Bob combines leading LLMs, open-source models, and IBM’s own Granite SLM family to support the entire software development lifecycle, from planning and design to coding and testing. The platform automatically selects the most appropriate model for each task. IBM aims to eliminate choice overload for developers, though the “black box” approach also draws skepticism from developers who want to know what’s happening behind the scenes. According to IBM, security is built into the workflows, intercepting risks such as prompt injection. Palo Alto Networks previously offered integration with Prisma AIRS for additional security scanning of prompts and code within Bob. It is quite possible that organizations and system integrators will want to add more security tools to Bob and similar AI assistants for their own use cases.
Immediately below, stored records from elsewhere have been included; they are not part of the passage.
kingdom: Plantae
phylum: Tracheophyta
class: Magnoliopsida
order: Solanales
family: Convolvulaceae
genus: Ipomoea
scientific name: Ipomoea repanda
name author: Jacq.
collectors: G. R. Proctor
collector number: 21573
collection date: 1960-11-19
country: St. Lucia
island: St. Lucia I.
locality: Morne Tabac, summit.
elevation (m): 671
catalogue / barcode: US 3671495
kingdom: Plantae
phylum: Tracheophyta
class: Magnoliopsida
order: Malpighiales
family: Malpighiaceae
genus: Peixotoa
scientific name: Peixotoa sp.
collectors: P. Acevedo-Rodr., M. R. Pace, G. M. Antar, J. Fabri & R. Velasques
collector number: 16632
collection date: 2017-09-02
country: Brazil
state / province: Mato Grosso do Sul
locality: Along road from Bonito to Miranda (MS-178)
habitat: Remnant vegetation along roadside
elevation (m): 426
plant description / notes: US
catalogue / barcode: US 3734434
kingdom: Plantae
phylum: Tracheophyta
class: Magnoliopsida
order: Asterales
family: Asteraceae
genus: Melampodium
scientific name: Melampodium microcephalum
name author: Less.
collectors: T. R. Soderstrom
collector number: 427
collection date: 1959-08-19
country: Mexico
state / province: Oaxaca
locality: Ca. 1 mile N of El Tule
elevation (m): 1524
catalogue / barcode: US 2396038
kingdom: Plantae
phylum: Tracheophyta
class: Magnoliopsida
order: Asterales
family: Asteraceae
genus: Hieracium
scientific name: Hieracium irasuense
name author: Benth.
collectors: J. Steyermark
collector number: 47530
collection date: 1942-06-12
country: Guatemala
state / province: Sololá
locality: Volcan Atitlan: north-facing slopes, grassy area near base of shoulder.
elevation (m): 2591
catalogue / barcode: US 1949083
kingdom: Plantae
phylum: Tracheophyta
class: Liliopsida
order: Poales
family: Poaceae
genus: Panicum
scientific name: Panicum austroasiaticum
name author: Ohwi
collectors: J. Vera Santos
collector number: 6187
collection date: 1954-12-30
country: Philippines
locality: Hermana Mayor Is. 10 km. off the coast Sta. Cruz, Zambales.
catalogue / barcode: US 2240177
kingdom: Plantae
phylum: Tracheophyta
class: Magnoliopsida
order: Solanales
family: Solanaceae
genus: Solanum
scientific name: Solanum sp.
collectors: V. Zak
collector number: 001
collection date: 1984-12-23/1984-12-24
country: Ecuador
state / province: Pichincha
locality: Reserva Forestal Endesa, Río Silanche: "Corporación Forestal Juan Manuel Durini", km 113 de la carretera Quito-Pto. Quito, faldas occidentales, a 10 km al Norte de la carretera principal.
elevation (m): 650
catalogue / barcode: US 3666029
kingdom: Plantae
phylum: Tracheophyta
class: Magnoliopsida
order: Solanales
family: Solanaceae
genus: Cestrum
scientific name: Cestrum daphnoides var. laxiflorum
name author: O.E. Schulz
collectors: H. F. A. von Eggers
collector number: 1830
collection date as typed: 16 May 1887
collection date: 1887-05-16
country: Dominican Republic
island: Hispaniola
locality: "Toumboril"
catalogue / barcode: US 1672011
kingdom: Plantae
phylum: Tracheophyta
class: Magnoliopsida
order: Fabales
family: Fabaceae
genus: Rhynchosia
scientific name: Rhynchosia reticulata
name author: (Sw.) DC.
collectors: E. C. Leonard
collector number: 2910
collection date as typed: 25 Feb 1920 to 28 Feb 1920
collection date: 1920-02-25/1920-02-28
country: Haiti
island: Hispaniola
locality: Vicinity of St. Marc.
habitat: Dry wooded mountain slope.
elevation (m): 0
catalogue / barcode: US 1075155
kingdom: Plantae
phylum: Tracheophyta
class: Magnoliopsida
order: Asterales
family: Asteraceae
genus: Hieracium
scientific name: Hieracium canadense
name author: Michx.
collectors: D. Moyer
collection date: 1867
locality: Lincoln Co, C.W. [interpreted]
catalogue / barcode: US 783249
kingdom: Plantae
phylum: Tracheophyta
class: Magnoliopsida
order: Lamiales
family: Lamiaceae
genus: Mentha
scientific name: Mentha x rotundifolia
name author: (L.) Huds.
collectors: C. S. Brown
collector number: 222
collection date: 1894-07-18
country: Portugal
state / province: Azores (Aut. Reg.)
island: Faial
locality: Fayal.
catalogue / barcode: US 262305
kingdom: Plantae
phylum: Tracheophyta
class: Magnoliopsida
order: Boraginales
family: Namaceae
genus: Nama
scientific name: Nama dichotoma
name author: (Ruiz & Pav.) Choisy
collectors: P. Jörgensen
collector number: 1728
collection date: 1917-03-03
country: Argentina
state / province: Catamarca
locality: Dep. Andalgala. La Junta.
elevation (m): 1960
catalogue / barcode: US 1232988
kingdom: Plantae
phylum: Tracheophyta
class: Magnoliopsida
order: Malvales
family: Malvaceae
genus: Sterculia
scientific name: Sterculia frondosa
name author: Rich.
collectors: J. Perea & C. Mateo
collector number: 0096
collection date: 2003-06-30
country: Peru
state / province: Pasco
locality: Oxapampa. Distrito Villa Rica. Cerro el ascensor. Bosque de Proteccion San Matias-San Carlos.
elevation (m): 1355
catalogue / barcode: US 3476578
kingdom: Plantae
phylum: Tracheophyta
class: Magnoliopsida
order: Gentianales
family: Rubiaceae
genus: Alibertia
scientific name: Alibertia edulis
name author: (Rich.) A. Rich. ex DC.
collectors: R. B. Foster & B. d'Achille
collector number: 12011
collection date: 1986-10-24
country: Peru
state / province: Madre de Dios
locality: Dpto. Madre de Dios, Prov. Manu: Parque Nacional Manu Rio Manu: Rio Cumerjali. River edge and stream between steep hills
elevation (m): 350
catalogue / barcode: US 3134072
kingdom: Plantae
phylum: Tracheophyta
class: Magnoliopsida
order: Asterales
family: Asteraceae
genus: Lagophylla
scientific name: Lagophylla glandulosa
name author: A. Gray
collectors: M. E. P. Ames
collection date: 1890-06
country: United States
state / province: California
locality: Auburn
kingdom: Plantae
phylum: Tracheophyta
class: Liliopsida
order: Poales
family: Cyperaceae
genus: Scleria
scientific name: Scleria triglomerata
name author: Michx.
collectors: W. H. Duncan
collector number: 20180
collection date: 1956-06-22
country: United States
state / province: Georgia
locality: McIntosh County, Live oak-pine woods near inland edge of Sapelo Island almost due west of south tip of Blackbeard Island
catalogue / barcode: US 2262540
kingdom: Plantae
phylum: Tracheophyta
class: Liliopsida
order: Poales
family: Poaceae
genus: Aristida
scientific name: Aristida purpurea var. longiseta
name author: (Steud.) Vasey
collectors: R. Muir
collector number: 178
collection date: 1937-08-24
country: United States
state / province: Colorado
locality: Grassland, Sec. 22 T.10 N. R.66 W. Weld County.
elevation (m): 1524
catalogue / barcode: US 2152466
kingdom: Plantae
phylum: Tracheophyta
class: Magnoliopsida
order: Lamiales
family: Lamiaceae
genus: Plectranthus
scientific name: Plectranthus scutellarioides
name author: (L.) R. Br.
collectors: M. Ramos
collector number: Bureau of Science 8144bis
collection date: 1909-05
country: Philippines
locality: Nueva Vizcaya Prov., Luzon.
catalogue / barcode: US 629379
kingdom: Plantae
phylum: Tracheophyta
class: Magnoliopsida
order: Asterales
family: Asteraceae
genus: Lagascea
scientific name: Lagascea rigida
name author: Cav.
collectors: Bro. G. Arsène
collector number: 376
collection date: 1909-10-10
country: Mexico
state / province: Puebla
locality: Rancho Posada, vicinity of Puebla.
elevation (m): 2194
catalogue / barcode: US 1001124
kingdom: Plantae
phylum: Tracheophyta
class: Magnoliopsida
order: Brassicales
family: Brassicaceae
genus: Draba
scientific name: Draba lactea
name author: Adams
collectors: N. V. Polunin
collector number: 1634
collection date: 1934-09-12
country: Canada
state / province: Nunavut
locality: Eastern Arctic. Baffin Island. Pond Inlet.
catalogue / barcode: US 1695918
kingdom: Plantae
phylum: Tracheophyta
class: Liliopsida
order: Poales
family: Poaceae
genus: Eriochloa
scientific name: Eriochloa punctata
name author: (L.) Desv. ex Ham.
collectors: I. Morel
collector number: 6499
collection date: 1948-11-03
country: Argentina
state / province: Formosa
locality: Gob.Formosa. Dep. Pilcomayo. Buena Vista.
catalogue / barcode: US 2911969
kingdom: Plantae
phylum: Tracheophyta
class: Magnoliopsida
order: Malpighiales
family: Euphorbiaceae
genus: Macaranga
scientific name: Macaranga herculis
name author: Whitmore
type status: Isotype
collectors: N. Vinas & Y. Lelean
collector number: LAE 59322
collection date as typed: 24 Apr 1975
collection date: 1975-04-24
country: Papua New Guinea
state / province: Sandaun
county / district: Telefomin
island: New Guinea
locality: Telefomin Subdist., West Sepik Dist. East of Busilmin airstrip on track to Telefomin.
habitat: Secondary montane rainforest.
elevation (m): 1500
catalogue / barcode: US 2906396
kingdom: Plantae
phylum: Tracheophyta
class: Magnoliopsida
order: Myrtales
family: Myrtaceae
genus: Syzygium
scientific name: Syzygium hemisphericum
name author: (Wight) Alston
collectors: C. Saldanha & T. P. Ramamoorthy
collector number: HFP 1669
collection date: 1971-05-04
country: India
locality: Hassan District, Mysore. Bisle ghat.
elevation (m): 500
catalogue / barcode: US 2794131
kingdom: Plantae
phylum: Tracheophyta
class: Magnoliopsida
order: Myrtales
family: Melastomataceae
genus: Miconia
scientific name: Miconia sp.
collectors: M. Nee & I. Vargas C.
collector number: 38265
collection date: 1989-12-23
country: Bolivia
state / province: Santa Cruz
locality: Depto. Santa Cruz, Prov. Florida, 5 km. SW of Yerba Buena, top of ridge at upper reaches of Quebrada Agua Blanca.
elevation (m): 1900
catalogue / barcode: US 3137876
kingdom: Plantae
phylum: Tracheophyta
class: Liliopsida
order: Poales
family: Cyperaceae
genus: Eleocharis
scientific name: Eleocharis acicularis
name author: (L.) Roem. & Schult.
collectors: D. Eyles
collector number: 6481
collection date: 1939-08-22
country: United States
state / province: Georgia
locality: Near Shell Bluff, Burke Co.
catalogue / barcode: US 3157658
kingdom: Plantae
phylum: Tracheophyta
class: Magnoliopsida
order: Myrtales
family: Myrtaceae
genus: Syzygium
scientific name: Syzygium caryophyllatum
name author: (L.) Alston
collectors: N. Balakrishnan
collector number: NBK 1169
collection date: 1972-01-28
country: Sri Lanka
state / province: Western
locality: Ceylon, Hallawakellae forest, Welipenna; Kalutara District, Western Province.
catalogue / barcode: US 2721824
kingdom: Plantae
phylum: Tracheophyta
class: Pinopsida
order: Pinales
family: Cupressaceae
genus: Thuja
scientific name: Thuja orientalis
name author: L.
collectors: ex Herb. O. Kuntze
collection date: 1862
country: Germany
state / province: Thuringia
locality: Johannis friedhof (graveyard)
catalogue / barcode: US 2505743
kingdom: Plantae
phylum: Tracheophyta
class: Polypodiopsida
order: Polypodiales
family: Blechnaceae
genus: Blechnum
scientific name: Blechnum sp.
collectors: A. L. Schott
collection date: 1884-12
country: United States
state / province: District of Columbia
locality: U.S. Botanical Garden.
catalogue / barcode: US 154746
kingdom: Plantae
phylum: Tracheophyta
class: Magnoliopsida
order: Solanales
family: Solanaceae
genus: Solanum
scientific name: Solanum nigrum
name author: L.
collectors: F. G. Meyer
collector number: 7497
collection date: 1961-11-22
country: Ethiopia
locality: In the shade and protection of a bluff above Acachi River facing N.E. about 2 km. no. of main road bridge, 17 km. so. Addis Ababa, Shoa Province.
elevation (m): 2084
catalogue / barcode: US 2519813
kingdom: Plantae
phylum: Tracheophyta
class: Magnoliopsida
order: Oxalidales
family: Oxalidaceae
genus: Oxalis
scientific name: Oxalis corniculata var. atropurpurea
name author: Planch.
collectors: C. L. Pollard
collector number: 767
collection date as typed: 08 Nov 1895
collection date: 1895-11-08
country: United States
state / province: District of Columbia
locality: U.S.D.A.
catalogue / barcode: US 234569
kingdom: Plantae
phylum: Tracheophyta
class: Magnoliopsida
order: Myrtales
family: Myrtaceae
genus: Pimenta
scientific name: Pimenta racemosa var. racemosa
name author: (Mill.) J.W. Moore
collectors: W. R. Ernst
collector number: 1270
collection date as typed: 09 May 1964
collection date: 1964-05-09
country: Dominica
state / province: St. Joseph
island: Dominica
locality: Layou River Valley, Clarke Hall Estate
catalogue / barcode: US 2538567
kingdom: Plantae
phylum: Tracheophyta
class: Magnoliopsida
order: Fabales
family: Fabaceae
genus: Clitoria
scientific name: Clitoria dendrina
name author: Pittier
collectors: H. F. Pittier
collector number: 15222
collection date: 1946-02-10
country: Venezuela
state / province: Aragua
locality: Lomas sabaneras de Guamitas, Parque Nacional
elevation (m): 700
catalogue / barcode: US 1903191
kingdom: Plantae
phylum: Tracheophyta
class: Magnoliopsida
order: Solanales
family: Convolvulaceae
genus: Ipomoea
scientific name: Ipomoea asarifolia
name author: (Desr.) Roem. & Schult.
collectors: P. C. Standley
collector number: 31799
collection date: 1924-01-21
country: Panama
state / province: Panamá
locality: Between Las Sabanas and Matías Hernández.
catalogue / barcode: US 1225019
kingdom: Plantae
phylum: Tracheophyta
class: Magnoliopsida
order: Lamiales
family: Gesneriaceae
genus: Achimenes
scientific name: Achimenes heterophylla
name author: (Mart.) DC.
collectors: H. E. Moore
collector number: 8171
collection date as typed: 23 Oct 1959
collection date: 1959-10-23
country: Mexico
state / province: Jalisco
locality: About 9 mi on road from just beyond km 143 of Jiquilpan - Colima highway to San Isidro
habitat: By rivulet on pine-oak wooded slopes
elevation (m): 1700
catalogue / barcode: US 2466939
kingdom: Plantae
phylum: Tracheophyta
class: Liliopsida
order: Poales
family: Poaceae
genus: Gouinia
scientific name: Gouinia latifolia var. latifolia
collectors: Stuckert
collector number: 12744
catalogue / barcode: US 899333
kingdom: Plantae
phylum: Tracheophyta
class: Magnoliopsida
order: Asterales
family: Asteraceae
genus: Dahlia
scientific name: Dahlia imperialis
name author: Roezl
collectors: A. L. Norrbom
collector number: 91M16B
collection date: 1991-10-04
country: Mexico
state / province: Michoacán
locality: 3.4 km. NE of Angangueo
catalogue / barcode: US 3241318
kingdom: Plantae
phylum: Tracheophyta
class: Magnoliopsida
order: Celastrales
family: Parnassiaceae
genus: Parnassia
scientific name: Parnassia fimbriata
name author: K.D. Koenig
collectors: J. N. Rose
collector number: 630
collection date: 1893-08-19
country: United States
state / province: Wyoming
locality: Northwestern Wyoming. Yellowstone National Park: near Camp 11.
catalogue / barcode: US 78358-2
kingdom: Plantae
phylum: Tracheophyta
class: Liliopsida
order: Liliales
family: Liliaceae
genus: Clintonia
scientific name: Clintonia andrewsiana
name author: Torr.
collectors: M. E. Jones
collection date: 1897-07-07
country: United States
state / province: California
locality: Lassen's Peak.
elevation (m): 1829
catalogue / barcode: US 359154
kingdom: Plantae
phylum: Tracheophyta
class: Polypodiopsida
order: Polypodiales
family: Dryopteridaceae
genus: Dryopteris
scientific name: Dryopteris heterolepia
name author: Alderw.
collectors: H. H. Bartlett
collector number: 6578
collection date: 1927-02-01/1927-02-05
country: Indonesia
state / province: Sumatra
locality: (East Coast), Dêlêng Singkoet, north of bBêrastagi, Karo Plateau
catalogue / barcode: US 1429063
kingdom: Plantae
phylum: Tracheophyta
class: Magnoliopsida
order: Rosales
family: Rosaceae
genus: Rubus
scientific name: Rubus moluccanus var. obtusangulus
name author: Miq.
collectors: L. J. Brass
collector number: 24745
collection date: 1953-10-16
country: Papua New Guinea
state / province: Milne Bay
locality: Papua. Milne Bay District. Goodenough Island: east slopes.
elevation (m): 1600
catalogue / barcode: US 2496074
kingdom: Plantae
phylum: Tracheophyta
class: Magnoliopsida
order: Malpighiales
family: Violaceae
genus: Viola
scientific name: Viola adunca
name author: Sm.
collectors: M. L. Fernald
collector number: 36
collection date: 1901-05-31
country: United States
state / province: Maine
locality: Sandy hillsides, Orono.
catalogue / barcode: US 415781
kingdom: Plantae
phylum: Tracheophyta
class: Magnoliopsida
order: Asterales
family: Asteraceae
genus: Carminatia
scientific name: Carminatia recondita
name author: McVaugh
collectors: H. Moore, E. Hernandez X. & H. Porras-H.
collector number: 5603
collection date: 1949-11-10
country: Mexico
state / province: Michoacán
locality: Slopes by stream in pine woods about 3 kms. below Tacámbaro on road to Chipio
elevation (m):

Mainframe module and pricing
Concurrent with the GA launch, IBM is introducing the Bob Premium Package for Z. This package integrates with IBM watsonx Code Assistant for Z and offers an Architect mode for analyzing application structures and dependencies, plus a Code mode that can generate and refactor COBOL, PL/I, and Assembler code. For now, customers will receive it as a free, private technical preview. The package targets mainframe environments struggling with technical debt and knowledge aging. IBM also announced that on-premises deployment will follow later this year for organizations with strict data residency requirements.
For the regular version, IBM uses a so-called “Bobcoin” system, which is essentially credits. The Pro tier costs $20 per month and provides 40 Bobcoins; Ultra costs $200 and includes 500 Bobcoins. One Bobcoin is roughly worth fifty cents, but becomes more cost-effective at larger scales. The pricing model resembles that of other usage-based systems in many ways, such as GitHub Copilot, which will be launched in a few months.